[Dataset records — start]

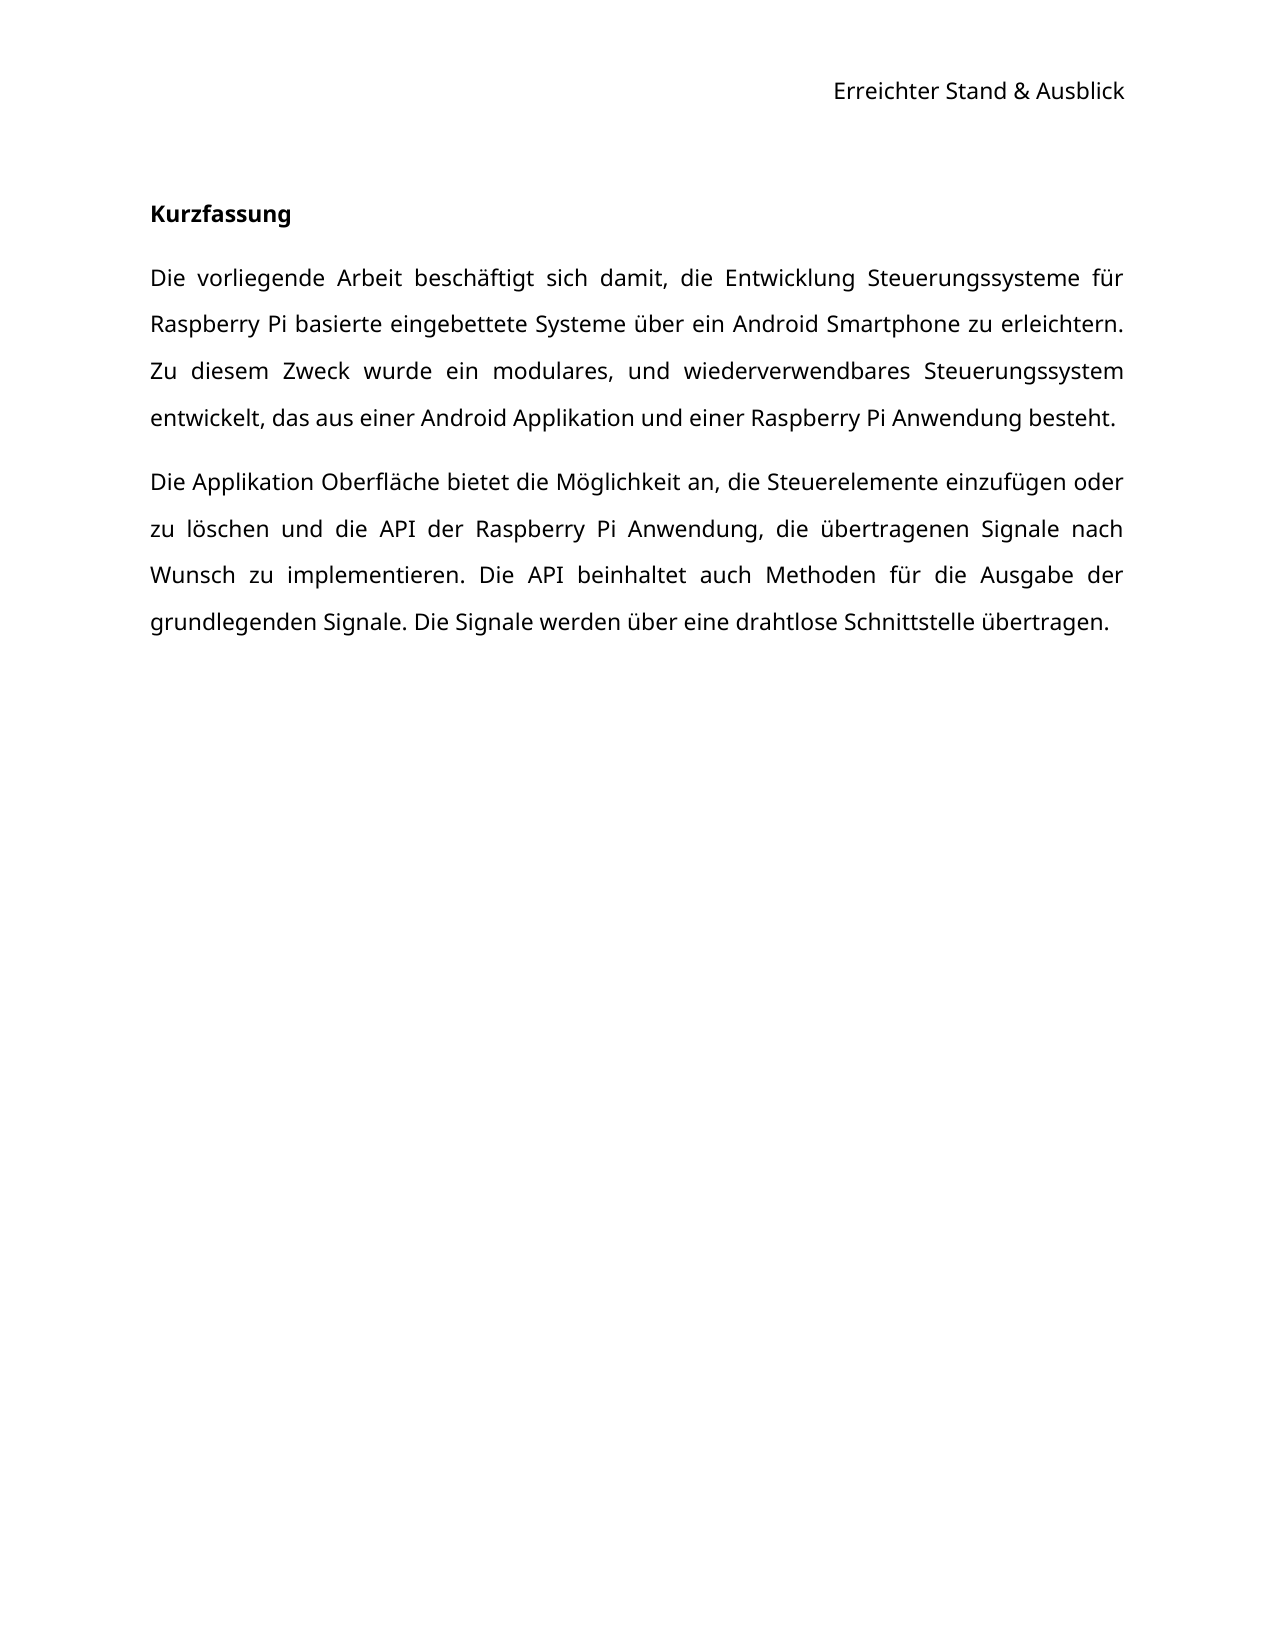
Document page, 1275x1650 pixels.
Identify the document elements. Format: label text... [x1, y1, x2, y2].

text Kurzfassung [150, 198, 1125, 229]
text Die Applikation Oberfläche bietet die Möglichkeit an, die Steuerelemente einzufügen oder zu löschen und die API der Raspberry Pi Anwendung, die übertragenen Signale nach Wunsch zu implementieren. Die API beinhaltet auch Methoden für die Ausgabe der grundlegenden Signale. Die Signale werden über eine drahtlose Schnittstelle übertragen. [150, 466, 1125, 637]
text Die vorliegende Arbeit beschäftigt sich damit, die Entwicklung Steuerungssysteme für Raspberry Pi basierte eingebettete Systeme über ein Android Smartphone zu erleichtern. Zu diesem Zweck wurde ein modulares, und wiederverwendbares Steuerungssystem entwickelt, das aus einer Android Applikation und einer Raspberry Pi Anwendung besteht. [150, 261, 1125, 433]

[Dataset records — finish]

▶ _What to do_
Would you copy all of the data exactly? Keep the pictures out of it.

▶ _Solution to the problem_
Document page, 1275x1650 pixels.
Identify the document elements. Format: label text... [x1, y1, x2, y2].

text Kurzfassung [150, 198, 1125, 229]
text Die Applikation Oberfläche bietet die Möglichkeit an, die Steuerelemente einzufügen oder zu löschen und die API der Raspberry Pi Anwendung, die übertragenen Signale nach Wunsch zu implementieren. Die API beinhaltet auch Methoden für die Ausgabe der grundlegenden Signale. Die Signale werden über eine drahtlose Schnittstelle übertragen. [150, 466, 1125, 637]
text Die vorliegende Arbeit beschäftigt sich damit, die Entwicklung Steuerungssysteme für Raspberry Pi basierte eingebettete Systeme über ein Android Smartphone zu erleichtern. Zu diesem Zweck wurde ein modulares, und wiederverwendbares Steuerungssystem entwickelt, das aus einer Android Applikation und einer Raspberry Pi Anwendung besteht. [150, 261, 1125, 433]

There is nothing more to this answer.